▶ **DIRECTIONS**
Each entry below must be repeated exactly, with pictures left out.

▶ **EXCERPTED RECORDS**
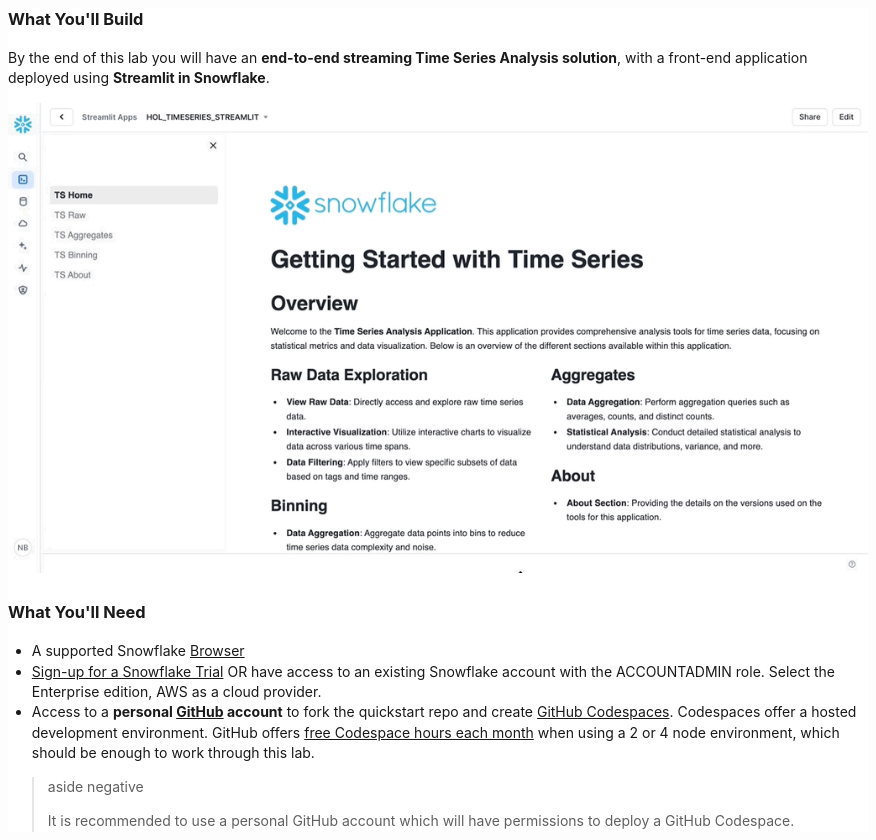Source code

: 
### What You'll Build

By the end of this lab you will have an **end-to-end streaming Time Series Analysis solution**, with a front-end application deployed using **Streamlit in Snowflake**.

<img src="assets/streamlit_video_summary.gif" />


### What You'll Need

- A supported Snowflake [Browser](https://docs.snowflake.com/en/user-guide/setup#browser-requirements)
- [Sign-up for a Snowflake Trial](https://signup.snowflake.com/?lab=getting_started_with_time_series_using_snowflake_streaming_sis_ml_notebooks&utm_cta=getting_started_with_time_series_using_snowflake_streaming_sis_ml_notebooks) OR have access to an existing Snowflake account with the ACCOUNTADMIN role. Select the Enterprise edition, AWS as a cloud provider.
- Access to a **personal [GitHub](https://github.com/signup) account** to fork the quickstart repo and create [GitHub Codespaces](https://docs.github.com/en/codespaces/overview). Codespaces offer a hosted development environment. GitHub offers [free Codespace hours each month](https://github.com/features/codespaces) when using a 2 or 4 node environment, which should be enough to work through this lab.

> aside negative
> 
> It is recommended to use a personal GitHub account which will have permissions to deploy a GitHub Codespace.
>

▶ **WORKED SOLUTION**
Source code

: 
### What You'll Build

By the end of this lab you will have an **end-to-end streaming Time Series Analysis solution**, with a front-end application deployed using **Streamlit in Snowflake**.

<img src="assets/streamlit_video_summary.gif" />


### What You'll Need

- A supported Snowflake [Browser](https://docs.snowflake.com/en/user-guide/setup#browser-requirements)
- [Sign-up for a Snowflake Trial](https://signup.snowflake.com/?lab=getting_started_with_time_series_using_snowflake_streaming_sis_ml_notebooks&utm_cta=getting_started_with_time_series_using_snowflake_streaming_sis_ml_notebooks) OR have access to an existing Snowflake account with the ACCOUNTADMIN role. Select the Enterprise edition, AWS as a cloud provider.
- Access to a **personal [GitHub](https://github.com/signup) account** to fork the quickstart repo and create [GitHub Codespaces](https://docs.github.com/en/codespaces/overview). Codespaces offer a hosted development environment. GitHub offers [free Codespace hours each month](https://github.com/features/codespaces) when using a 2 or 4 node environment, which should be enough to work through this lab.

> aside negative
> 
> It is recommended to use a personal GitHub account which will have permissions to deploy a GitHub Codespace.
>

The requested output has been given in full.